93. That impious and profane persons should readily fall in with those systems which favour their inclinations, by deriding immaterial substance, and supposing the soul to be divisible and subject to corruption as the body; which exclude all freedom, intelligence, and design from the formation of things, and instead thereof make a self- existent, stupid, unthinking substance the root and origin of all beings; that they should hearken to those who deny a Providence, or inspection of a Superior Mind over the affairs of the world, attributing the whole series of events either to blind chance or fatal necessity arising from the impulse of one body or another- all this is very natural. And, on the other hand, when men of better principles observe the enemies of religion lay so great a stress on unthinking Matter, and all of them use so much industry and artifice to reduce everything to it, methinks they should rejoice to see them deprived of their grand support, and driven from that only fortress, without which your Epicureans, Hobbists, and the like, have not even the shadow of a pretence, but become the most cheap and easy triumph in the world.
94. The existence of Matter, or bodies unperceived, has not only been the main support of Atheists and Fatalists, but on the same principle doth Idolatry likewise in all its various forms depend. Did men but consider that the sun, moon, and stars, and every other object of the senses are only so many sensations in their minds, which have no other existence but barely being perceived, doubtless they would never fall down and worship their own ideas, but rather address their homage to that ETERNAL INVISIBLE MIND which produces and sustains all things.
95. The same absurd principle, by mingling itself with the articles of our faith, has occasioned no small difficulties to Christians. For example, about the Resurrection, how many scruples and objections have been raised by Socinians and others? But do not the most plausible of them depend on the supposition that a body is denominated the same, with regard not to the form or that which is perceived by sense, but the material substance, which remains the same under several forms? Take away this material substance, about the identity whereof all the dispute is, and mean by body what every plain ordinary person means by that word, to wit, that which is immediately seen and felt, which is only a combination of sensible
qualities or ideas, and then their most unanswerable objections come to nothing.
96. Matter being once expelled out of nature drags with it so many sceptical and impious notions, such an incredible number of disputes and puzzling questions, which have been thorns in the sides of divines as well as philosophers, and made so much fruitless work for mankind, that if the arguments we have produced against it are not found equal to demonstration (as to me they evidently seem), yet I am sure all friends to knowledge, peace, and religion have reason to wish they were.
97. Beside the external existence of the objects of perception, another great source of errors and difficulties with regard to ideal knowledge is the doctrine of abstract ideas, such as it hath been set forth in the Introduction. The plainest things in the world, those we are most intimately acquainted with and perfectly know, when they are considered in an abstract way, appear strangely difficult and incomprehensible. Time, place, and motion, taken in particular or concrete, are what everybody knows, but, having passed through the hands of a metaphysician, they become too abstract and fine to be apprehended by men of ordinary sense. Bid your servant meet you at such a time in such a place, and he shall never stay to deliberate on the meaning of those words; in conceiving that particular time and place, or the motion by which he is to get thither, he finds not the least difficulty. But if time be taken exclusive of all those particular actions and ideas that diversify the day, merely for the continuation of existence or duration in abstract, then it will perhaps gravel even a philosopher to comprehend it.

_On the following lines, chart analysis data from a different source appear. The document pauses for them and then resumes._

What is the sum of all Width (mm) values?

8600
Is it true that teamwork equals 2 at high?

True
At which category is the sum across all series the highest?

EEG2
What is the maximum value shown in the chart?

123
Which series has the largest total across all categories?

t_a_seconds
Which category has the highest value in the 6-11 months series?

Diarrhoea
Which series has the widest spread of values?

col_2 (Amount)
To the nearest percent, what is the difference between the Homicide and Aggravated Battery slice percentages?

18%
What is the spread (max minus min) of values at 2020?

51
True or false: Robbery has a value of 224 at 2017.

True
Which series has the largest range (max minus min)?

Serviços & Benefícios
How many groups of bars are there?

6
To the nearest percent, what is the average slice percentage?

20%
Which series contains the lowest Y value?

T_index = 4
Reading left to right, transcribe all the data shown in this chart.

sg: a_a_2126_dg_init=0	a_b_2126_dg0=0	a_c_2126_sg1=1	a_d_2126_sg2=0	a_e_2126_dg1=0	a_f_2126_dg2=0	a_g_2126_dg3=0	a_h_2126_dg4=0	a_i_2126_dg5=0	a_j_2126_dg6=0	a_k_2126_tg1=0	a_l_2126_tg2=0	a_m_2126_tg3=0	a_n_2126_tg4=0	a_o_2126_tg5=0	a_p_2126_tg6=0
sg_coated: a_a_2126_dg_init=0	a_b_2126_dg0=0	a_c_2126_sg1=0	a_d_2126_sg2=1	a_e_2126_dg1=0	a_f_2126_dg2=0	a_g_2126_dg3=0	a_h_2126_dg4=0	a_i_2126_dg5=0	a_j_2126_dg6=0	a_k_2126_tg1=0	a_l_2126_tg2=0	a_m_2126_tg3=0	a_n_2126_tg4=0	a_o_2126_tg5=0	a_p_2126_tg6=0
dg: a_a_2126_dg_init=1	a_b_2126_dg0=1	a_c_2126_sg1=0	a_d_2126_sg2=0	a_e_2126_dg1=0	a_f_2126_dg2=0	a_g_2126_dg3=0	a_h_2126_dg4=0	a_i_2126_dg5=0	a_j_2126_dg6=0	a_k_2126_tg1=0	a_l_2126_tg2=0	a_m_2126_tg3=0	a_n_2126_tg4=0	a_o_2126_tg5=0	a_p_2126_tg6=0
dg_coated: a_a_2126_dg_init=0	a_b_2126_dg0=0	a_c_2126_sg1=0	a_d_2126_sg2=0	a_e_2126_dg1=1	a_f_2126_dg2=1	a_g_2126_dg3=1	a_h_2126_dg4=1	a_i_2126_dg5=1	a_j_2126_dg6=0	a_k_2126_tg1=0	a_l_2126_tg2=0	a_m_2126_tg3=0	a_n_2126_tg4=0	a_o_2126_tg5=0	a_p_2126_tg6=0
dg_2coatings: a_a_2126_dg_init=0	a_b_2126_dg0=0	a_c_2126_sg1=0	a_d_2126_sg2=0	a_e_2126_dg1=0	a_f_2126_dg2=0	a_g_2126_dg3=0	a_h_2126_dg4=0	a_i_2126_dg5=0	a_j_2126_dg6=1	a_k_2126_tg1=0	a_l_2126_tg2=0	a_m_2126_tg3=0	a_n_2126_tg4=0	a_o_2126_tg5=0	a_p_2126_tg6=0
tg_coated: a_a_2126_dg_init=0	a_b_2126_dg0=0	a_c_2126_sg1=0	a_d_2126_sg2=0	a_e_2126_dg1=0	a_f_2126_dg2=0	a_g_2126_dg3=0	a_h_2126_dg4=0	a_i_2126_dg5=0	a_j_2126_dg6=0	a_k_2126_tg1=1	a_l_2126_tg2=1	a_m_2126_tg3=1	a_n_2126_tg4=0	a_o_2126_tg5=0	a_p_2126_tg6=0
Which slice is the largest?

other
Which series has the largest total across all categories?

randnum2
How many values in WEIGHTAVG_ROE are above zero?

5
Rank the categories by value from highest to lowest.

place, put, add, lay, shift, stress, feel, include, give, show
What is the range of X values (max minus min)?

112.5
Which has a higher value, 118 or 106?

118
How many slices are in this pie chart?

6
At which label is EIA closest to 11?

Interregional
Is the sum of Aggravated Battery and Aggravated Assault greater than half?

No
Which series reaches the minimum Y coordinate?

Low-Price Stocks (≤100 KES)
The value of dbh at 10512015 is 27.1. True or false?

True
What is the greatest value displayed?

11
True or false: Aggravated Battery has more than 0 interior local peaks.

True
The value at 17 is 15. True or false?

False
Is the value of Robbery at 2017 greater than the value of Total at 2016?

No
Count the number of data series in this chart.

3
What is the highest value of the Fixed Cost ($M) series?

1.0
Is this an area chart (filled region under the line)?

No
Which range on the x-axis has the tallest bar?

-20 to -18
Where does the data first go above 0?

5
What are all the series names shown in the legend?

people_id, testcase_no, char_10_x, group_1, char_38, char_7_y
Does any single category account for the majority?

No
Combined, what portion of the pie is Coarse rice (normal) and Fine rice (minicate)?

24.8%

98. For my own part, whenever I attempt to frame a simple idea of time, abstracted from the succession of ideas in my mind, which flows uniformly and is participated by all beings, I am lost and embrangled in inextricable difficulties. I have no notion of it at all, only I hear others say it is infinitely divisible, and speak of it in such a manner as leads me to entertain odd thoughts of my existence; since that doctrine lays one under an absolute necessity of thinking, either that he passes away innumerable ages without a thought, or else that he is annihilated every moment of his life, both which seem equally absurd. Time therefore being nothing, abstracted from the sucession of ideas in our minds, it follows that the duration of any finite spirit must be estimated by the number of ideas or actions succeeding each other in that same spirit or mind. Hence, it is a plain consequence that the soul always thinks; and in truth whoever shall go about to divide in his thoughts, or abstract the existence of a spirit from its cogitation, will, I believe, find it no easy task.
99. So likewise when we attempt to abstract extension and motion from all other qualities, and consider them by themselves, we presently lose sight of them, and run into great extravagances. All which depend on a twofold abstraction; first, it is supposed that extension, for example, may be abstracted from all other sensible qualities; and secondly, that the entity of extension may be abstracted from its being perceived. But, whoever shall reflect, and take care to understand what he says, will, if I mistake not, acknowledge that all sensible qualities are alike sensations and alike real; that where the extension is, there is the colour, too, i.e., in his mind, and that their archetypes can exist only in some other mind; and that the objects of sense are nothing but those sensations combined, blended, or (if one may so speak) concreted together; none of all which can be supposed to exist unperceived.